# [Exercise]
Search the lines of the records for the word "session", and copy every line that has it.

[Dataset items]
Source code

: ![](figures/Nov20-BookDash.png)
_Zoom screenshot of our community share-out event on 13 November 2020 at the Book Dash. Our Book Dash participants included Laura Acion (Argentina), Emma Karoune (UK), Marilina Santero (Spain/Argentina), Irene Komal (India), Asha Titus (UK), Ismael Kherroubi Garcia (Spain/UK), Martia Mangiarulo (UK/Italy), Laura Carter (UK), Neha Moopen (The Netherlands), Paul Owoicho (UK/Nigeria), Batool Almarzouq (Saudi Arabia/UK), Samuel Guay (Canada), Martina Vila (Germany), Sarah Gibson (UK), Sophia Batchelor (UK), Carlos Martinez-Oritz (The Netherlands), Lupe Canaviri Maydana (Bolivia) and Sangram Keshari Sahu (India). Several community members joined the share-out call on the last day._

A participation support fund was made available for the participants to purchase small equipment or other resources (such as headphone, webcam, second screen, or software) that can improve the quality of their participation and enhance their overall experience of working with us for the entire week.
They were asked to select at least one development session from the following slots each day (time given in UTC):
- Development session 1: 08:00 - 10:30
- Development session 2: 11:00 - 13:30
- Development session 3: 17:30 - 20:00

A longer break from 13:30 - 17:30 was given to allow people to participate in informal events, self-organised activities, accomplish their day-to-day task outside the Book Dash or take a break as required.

# [Result of the exercise]
They were asked to select at least one development session from the following slots each day (time given in UTC):
- Development session 1: 08:00 - 10:30
- Development session 2: 11:00 - 13:30
- Development session 3: 17:30 - 20:00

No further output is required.